Political dynasties and the art of the possible
Whether or not political dynasties should endure has become a heated issue particularly in this election season, but the surrounding ruckus has drowned out valuable insights in understanding the phenomenon in the context of pushing the country forward.
In my view, the work of “developmental politics” has less to do with eradicating political dynasties and more to do with finding ways to make our political realities best work for us. Otto Von Bismarck put it quite lucidly: “Politics is the art of the possible, the attainable—the art of the next best.”
In the Philippines, the reality is that political dynasties are remarkably resilient. From the American colonial period, this kin-based political organization has survived phases of colonialism, democracy, authoritarianism and re-democracy. Still, what is more striking is not so much that political dynasties persist—as they do in both developed and developing countries—as that ours seem to have been enjoying their political and economic stature without the pressure to bring about national development. In contrast, political parties in Japan, Singapore, South Korea and China harbor political dynasties, but their longevity has been conditional to their success in “delivering the goods.” Worse, a big number of political clans in the Philippines have been associated with patronage, corruption and coercion as means to maintain their access to the state and, through it, gain economic entitlements.
It is therefore quite understandable why there is a strong clamor to purge Philippine politics of dynastic rule. To this end, two means have been proposed: One is to push for an enabling law that will give teeth to the antidynasty provision in the Philippine Constitution (Article II, Section 26); the other is to urge Filipinos to “vote wisely” by choosing alternative candidates.
Yet, dynastic politics is unlikely to abate in the near future. Firstly, the legal solution propounded by civil society movements has little chance of prospering in Congress for obvious reasons. Secondly, Filipinos who vote for their dynastic mayor or governor are not necessarily doing so unwittingly, as some candidates may have a reputation for maintaining security, providing infrastructure development, and delivering public services, albeit alongside under-the-table activities. (In contrast, reformist candidates may not necessarily evoke the same positive memories in voters, however good their intentions and immaculate their track record.)
Thirdly, we must accept the reality that “not all good things go together” in democracies: Strengthening democratic processes (e.g., electoral and legislative processes) may only affirm the dominance of political dynasties, as the swift restoration of “old oligarchs” in the first post-Marcos elections easily reminds us.
Realistically, therefore, dynastic rule is here to stay.
If so, what implication does this bear upon our political project? I think it should shift our priority from “How do we rid politics of dynasties?” to “How do we form a coalition of reform-minded dynastic politicians who can work toward national development and who can create a coherent development strategy?” The latter question (and challenge) is particularly relevant for the leadership of President Aquino.

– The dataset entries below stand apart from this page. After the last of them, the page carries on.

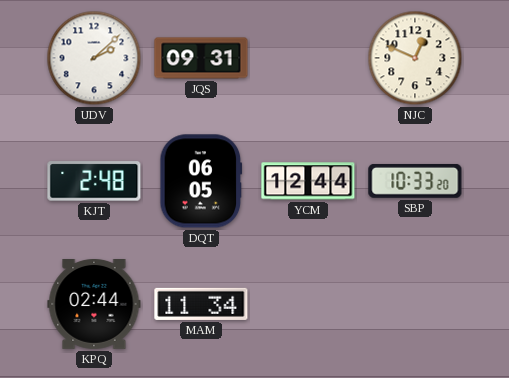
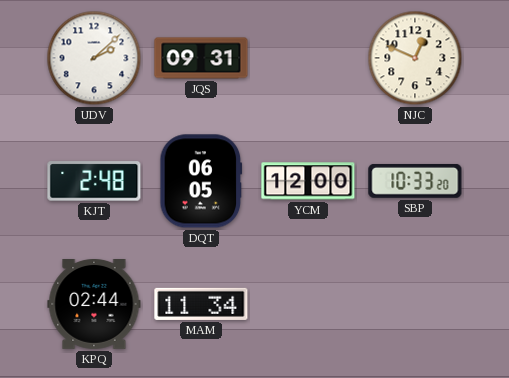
YCM: 12:44 -> 12:00
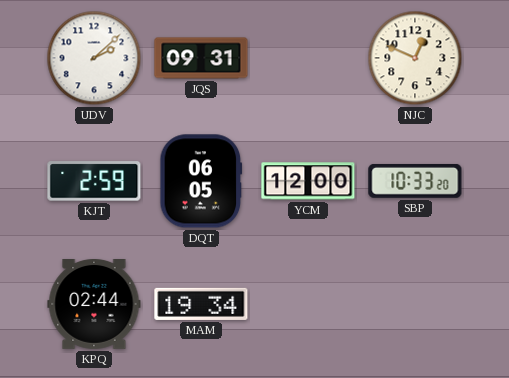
KJT: 2:48 -> 2:59
MAM: 11:34 -> 19:34
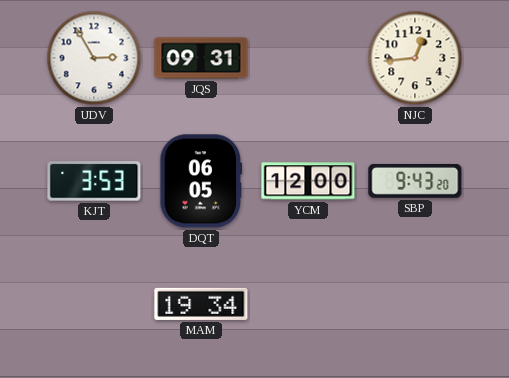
UDV: 2:08 -> 2:55
NJC: 12:49 -> 12:44
KJT: 2:59 -> 3:53
SBP: 10:33 -> 9:43
KPQ: 02:44 -> none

Unfortunately, there is no exact formula for addressing the challenge. What is certain, however, is that leadership plays an important role in building coalitions, particularly for overcoming the problem of lack of coordination among our politico-economic elites who are unable to work together in the creation and enforcement of rules needed for development (e.g., rules for industrial upgrading, agricultural financing, land reform).
Alfred McCoy put it more strongly when he wrote that Philippine politics suffers from “an anarchy of families”—indeed, “anarchy” articulates better the problem of Philippine politics more than the mere existence of powerful surnames.
Mr. Aquino’s leadership is important in two ways. First, in the immediate future, he must engage reform-oriented clans both nationally and locally with whom he can build a coalition to push for much needed legislation, such as the Freedom of Information Bill and the amendment to the current mining and landownership law (might the successful passing of the “sin tax” bill be indicative that he is learning how to do this?). Second, for the long haul, he must rebuild his own Liberal Party in a way that articulates a clear developmental vision, exercises discipline among its members, and mobilizes a wider constituency while accommodating powerful families in the party-building process.
In both endeavors, seeking dynastic cooperation is imperative, as they have the political and economic resources to block or support institutional changes.
Following Bismarck’s principle, to make these proposals is not to concede defeat; rather, it is to work with a sense of aspiration that is rooted in reality.
Arnil Paras holds a master’s degree in political economy of late development from the London School of Economics, where he is now pursuing a doctorate degree in development studies.